Monnier L, Grimaldi A, Charbonnel B, Iannascoli F, Lery T, Garofano A, Childs M
Department of Metabolic Diseases, Lapeyronie Hospital, Montpellier, France.
Diabetes Metab. 2004 Feb;30(1):35-42. doi: 10.1016/s1262-3636(07)70087-3.
The Mediab study was conducted to estimate the medical care in French patients with type 2 diabetes mellitus managed by general practitioners on an ambulatory basis, but consIdered as requiring new treatment implementation.
Five thousand one hundred and fourty eight diabetic patients without any treatment or treated with lifestyle measures either alone or combined with an oral antIdiabetic agent given as monotherapy were included in a cross-sectional study that was conducted on a nationwIde basis by using the ORP (R) methodology. The 4088 patients in whom HbA1c was determined with a reliable method were further classified into 3 categories according to whether HbA1c was<=6.5% (group I, n=525), ranging between 6.6 and 8% (group II, n=1699) or > 8% (group III, n=1864).

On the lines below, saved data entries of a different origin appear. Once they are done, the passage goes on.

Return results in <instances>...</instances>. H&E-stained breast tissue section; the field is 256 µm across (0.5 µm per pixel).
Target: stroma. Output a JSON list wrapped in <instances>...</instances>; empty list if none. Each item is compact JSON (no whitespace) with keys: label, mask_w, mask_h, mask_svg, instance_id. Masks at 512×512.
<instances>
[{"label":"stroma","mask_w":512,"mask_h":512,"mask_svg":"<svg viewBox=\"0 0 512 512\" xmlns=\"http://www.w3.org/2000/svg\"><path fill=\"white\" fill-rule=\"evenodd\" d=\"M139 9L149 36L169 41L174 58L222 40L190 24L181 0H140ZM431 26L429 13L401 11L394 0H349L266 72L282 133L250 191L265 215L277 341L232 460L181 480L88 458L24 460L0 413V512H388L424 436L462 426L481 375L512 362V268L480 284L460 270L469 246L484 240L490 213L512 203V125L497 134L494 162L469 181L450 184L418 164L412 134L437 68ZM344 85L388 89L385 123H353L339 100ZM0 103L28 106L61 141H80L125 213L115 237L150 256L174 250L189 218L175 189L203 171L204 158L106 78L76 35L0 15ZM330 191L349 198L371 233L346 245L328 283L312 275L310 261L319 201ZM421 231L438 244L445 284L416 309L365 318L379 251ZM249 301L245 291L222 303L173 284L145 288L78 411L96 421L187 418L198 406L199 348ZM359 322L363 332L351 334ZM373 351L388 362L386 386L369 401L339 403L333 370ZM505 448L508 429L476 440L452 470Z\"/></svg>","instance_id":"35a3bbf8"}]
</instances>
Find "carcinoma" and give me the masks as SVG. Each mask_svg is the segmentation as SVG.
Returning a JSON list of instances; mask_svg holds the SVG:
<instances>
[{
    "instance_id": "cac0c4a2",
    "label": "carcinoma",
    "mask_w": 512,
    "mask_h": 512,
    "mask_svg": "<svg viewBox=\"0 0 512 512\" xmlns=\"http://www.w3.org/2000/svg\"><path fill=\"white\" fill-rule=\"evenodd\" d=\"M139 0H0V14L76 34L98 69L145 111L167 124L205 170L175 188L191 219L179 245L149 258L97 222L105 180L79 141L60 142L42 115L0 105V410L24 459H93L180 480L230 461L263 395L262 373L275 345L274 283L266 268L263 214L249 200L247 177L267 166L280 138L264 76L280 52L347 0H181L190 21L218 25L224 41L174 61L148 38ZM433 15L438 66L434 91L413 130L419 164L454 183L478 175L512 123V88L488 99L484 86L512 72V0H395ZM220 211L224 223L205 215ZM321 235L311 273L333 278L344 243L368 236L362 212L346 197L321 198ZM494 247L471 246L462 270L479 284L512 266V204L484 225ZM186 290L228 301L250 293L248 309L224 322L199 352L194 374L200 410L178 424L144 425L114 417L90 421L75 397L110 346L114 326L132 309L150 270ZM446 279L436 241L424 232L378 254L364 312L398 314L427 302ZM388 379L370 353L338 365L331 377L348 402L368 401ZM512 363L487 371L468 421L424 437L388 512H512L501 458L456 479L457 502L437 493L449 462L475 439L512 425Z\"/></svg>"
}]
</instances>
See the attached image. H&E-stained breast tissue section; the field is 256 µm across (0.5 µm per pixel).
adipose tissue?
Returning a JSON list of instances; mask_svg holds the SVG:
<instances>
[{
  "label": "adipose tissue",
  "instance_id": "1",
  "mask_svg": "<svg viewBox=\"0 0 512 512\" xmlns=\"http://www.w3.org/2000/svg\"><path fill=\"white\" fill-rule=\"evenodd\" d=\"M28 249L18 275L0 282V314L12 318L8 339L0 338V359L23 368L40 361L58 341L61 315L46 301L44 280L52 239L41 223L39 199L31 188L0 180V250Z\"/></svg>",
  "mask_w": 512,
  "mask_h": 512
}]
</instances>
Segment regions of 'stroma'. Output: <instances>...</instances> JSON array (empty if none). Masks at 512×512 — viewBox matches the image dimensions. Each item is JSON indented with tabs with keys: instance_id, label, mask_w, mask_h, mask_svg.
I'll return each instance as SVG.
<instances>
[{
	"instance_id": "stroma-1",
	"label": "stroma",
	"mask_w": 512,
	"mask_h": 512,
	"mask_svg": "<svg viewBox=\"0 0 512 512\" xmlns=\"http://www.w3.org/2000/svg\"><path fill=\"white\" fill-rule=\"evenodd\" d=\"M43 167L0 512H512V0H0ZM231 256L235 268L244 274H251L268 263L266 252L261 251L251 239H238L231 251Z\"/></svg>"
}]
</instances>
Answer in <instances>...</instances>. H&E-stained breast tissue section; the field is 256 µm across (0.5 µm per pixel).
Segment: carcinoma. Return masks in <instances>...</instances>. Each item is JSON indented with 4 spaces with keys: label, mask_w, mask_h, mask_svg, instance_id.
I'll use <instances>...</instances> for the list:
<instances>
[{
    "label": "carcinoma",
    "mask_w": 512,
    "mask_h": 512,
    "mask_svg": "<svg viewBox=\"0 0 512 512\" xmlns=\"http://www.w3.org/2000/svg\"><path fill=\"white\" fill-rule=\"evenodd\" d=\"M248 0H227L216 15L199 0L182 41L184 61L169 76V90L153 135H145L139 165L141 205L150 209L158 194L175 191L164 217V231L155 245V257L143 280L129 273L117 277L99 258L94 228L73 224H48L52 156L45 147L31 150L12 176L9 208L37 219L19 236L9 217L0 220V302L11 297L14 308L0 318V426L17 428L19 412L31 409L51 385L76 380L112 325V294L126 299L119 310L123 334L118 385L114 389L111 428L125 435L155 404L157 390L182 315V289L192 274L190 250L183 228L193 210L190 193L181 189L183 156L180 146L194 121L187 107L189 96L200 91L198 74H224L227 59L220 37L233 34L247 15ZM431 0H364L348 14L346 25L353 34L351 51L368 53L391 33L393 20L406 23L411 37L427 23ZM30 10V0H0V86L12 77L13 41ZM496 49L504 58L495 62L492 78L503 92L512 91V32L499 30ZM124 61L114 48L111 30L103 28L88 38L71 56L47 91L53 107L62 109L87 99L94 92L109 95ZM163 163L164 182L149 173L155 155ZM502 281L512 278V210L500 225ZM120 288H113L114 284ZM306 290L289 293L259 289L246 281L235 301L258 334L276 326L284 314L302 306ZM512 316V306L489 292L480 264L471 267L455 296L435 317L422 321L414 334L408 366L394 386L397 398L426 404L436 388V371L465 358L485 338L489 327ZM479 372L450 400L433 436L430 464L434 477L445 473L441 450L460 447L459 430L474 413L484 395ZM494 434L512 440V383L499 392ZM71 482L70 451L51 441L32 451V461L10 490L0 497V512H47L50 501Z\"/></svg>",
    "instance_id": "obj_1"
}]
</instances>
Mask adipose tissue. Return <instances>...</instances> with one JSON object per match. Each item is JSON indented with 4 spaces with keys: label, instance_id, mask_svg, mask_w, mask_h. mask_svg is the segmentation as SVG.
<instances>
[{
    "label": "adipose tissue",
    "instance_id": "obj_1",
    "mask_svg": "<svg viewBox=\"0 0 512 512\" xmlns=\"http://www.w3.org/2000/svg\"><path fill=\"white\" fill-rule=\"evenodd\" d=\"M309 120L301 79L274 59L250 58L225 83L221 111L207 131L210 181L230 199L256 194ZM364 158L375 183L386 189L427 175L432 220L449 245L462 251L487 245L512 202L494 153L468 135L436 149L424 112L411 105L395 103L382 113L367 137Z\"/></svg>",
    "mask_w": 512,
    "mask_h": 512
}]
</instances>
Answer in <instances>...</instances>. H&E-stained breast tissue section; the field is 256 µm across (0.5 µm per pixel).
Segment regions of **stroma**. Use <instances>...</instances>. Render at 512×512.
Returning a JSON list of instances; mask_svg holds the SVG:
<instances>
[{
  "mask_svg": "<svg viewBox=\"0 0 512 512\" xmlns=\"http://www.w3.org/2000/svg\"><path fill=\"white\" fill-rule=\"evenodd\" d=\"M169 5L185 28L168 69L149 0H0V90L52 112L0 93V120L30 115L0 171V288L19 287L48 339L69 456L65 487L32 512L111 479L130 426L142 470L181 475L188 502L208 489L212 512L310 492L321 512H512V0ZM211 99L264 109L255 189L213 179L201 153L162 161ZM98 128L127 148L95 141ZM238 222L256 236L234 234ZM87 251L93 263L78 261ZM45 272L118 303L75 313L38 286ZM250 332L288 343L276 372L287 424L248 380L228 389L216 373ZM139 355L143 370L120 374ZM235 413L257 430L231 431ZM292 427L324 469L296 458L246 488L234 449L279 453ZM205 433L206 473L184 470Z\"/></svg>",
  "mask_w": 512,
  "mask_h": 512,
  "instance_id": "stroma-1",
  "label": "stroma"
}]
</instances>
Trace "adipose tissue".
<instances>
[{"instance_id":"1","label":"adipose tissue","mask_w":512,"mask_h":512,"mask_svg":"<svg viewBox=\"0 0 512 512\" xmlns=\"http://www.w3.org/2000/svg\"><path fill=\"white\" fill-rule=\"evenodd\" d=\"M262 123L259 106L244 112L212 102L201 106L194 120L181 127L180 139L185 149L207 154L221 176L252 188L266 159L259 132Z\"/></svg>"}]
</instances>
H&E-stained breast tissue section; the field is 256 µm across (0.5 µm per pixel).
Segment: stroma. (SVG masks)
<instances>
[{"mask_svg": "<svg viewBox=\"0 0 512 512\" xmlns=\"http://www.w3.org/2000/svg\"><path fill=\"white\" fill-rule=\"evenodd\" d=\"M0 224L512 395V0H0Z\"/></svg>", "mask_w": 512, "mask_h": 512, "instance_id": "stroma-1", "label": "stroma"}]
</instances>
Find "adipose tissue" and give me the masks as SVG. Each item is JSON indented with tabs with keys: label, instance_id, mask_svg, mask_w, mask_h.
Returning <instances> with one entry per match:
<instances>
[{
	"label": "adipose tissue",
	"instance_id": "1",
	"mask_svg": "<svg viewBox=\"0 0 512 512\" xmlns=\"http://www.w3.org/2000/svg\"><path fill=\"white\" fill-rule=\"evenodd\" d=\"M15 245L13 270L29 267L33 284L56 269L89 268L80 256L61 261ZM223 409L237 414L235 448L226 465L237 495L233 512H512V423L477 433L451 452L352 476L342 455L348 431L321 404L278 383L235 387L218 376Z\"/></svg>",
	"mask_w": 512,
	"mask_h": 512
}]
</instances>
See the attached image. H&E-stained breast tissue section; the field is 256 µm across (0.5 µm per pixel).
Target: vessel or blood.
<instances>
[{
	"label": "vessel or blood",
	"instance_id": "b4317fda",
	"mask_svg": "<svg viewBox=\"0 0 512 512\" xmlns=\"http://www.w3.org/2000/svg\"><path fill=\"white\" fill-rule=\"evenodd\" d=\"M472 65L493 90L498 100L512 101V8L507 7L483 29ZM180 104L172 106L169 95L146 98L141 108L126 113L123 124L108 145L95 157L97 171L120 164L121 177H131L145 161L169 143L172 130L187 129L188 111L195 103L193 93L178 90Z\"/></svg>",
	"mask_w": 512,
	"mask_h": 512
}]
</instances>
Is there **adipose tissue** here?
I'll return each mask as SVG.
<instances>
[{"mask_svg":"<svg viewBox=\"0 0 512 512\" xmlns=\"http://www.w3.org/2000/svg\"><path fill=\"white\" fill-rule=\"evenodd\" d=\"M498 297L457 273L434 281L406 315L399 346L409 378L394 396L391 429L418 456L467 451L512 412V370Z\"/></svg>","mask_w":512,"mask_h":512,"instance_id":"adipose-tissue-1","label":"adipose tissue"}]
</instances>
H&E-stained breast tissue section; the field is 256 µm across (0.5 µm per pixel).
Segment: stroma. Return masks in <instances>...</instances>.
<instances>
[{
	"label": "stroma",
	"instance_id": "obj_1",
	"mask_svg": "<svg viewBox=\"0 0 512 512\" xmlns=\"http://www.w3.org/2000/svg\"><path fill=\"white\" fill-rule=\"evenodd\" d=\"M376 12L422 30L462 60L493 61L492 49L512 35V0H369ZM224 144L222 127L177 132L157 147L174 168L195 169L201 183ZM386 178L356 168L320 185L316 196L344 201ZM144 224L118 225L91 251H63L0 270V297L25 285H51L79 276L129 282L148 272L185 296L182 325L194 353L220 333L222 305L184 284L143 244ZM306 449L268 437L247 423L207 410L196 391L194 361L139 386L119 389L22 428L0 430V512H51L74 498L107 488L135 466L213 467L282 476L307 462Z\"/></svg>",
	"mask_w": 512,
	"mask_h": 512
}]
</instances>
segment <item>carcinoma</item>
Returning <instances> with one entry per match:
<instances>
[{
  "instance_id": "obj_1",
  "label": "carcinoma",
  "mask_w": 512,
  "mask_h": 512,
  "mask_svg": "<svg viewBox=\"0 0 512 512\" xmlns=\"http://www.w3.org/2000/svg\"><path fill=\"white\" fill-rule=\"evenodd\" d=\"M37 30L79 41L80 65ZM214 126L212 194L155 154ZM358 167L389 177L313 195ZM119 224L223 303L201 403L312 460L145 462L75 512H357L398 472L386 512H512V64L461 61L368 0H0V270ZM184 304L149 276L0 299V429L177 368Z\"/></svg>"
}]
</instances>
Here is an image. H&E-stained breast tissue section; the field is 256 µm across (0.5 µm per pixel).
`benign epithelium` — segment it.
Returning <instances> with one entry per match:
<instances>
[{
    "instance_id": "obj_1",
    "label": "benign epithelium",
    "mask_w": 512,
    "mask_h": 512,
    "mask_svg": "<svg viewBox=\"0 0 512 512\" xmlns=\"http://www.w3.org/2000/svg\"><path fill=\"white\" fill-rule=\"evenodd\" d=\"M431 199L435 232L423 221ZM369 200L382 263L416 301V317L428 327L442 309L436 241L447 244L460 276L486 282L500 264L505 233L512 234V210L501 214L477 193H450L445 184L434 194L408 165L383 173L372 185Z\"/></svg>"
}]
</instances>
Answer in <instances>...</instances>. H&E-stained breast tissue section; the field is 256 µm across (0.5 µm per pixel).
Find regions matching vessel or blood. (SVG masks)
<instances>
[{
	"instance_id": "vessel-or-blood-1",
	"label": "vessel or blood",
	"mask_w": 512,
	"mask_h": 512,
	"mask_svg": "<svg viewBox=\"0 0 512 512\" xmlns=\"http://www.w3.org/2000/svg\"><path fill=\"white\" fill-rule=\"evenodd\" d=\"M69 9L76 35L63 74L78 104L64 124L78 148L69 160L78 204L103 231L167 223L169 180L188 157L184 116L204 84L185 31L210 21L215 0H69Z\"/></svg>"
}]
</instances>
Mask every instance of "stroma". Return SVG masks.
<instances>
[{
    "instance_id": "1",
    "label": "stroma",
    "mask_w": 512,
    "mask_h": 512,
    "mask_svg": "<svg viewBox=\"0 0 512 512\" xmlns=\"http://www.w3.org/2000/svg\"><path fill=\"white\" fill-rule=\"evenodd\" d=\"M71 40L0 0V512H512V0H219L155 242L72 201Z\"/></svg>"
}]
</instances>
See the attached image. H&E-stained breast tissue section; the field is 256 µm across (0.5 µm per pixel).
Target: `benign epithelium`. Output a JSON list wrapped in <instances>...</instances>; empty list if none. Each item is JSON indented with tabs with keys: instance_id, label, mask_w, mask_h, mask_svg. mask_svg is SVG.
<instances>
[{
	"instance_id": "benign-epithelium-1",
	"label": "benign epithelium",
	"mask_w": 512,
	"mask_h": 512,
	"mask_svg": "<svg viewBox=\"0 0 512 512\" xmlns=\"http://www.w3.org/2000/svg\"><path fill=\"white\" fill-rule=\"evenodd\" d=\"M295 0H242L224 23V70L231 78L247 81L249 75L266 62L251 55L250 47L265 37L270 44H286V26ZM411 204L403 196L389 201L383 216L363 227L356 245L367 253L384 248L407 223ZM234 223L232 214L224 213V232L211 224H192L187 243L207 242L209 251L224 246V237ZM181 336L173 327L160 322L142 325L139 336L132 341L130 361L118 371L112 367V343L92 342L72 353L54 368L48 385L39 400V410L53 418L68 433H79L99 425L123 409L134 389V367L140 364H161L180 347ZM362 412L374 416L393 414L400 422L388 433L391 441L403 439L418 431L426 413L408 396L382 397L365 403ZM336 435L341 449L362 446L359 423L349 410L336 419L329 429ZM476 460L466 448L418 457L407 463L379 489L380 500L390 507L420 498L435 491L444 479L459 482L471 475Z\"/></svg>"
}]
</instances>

A large proportion of patients (45.6%) exhibited HbA1c > 8%. Adherence to diet and regular physical activity were progressively decreasing while prevalence of diabetic complications was steadily increasing from group I to III, i.e. when diabetic control was worsening. The complications suffered from severe "underreporting". When complications were reported, the odds-ratio analysis showed that retinopathy is influenced by both the magnitude of glucose excess and the diabetes duration, while renal diseases and macroangiopathy depend mainly on diabetes duration. 38.1% of patients visited a diabetologist, but most of these patients were referred to the speciaList after the inclusion visit.
Despite the development of guIdelines, a large percentage of patients remains poorly-controlled. Future actions should be based on: (i) better collaboration between general practitioners and diabetologists (ii) better detection of complications that suffer from severe "underreporting", (iii) reinforcement of lifestyle recommendations and of pharmacological treatments by shifting from mono- to multi-drug therapy, at earlier stages of the disease.
开展Mediab研究以评估由全科医生在门诊管理但被认为需要实施新治疗方案的法国2型糖尿病患者的医疗护理情况。
5148例未接受任何治疗或仅采用生活方式干预措施治疗或联合口服降糖药单药治疗的糖尿病患者被纳入一项横断面研究,该研究采用ORP(R)方法在全国范围内开展。采用可靠方法测定糖化血红蛋白(HbA1c)的4088例患者根据HbA1c是否≤6.5%(I组,n = 525)、在6.6%至8%之间(II组,n = 1699)或> 8%(III组,n = 1864)进一步分为3类。
很大一部分患者(45.6%)的HbA1c> 8%。从I组到III组,即随着糖尿病控制情况恶化,饮食依从性和规律体育活动逐渐下降,而糖尿病并发症的患病率稳步上升。并发症存在严重的“报告不足”情况。当报告并发症时,比值比分析表明,视网膜病变受血糖超标程度和糖尿病病程的影响,而肾脏疾病和大血管病变主要取决于糖尿病病程。38.1%的患者看过糖尿病专科医生,但这些患者中的大多数是在纳入研究访视后才被转诊至专科医生处。
尽管制定了指南,但仍有很大比例的患者控制不佳。未来的行动应基于:(i)全科医生与糖尿病专科医生之间更好的协作;(ii)更好地检测存在严重“报告不足”的并发症;(iii)在疾病早期阶段通过从单药治疗转向多药治疗来加强生活方式建议和药物治疗。